**Data provided:**
= Beginning of Section =

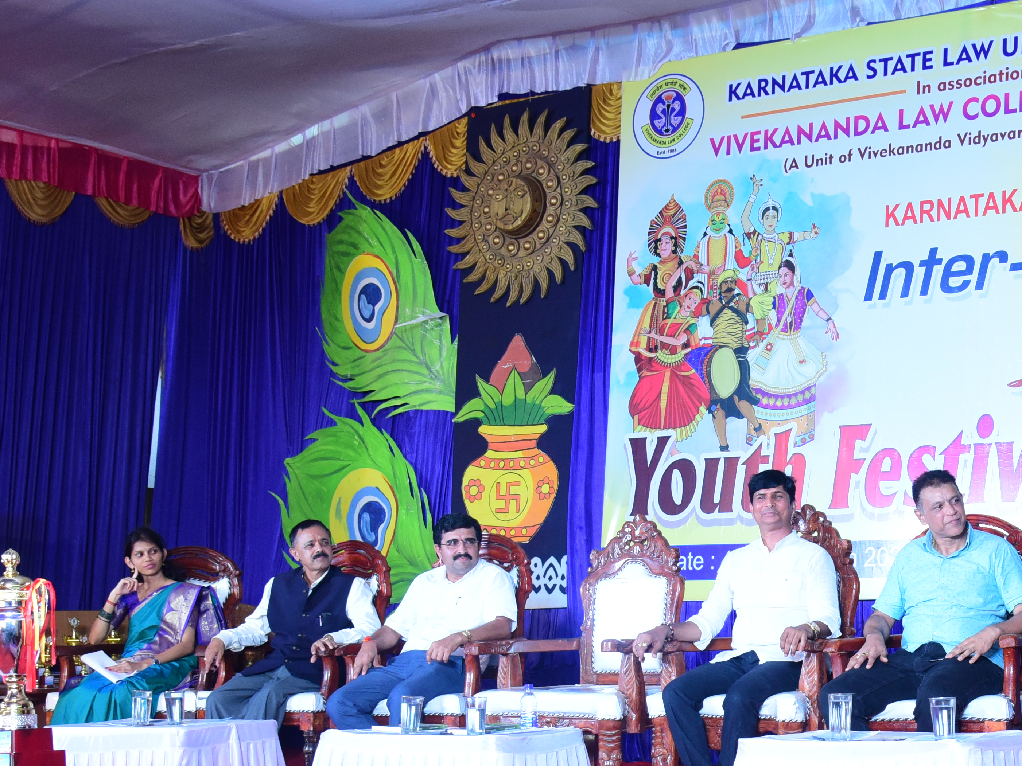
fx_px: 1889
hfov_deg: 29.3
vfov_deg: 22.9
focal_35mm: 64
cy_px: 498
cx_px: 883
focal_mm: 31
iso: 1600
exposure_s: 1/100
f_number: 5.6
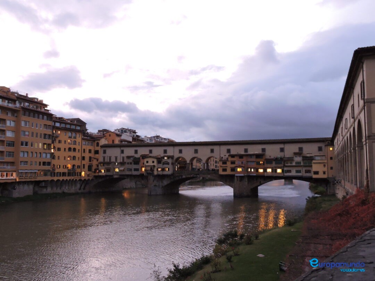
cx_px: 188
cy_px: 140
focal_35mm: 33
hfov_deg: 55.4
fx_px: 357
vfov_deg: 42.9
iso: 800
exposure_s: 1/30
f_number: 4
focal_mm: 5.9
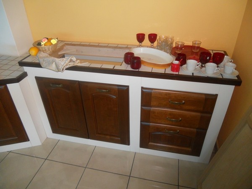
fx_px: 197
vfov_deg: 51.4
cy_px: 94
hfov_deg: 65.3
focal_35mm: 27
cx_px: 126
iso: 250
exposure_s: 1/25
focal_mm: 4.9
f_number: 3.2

= End of Section =

**Requirement:**
Omit the pictures, then set down all the remaining data exactly as given.

**Problem solution:**
fx_px: 1889
hfov_deg: 29.3
vfov_deg: 22.9
focal_35mm: 64
cy_px: 498
cx_px: 883
focal_mm: 31
iso: 1600
exposure_s: 1/100
f_number: 5.6
cx_px: 188
cy_px: 140
focal_35mm: 33
hfov_deg: 55.4
fx_px: 357
vfov_deg: 42.9
iso: 800
exposure_s: 1/30
f_number: 4
focal_mm: 5.9
fx_px: 197
vfov_deg: 51.4
cy_px: 94
hfov_deg: 65.3
focal_35mm: 27
cx_px: 126
iso: 250
exposure_s: 1/25
focal_mm: 4.9
f_number: 3.2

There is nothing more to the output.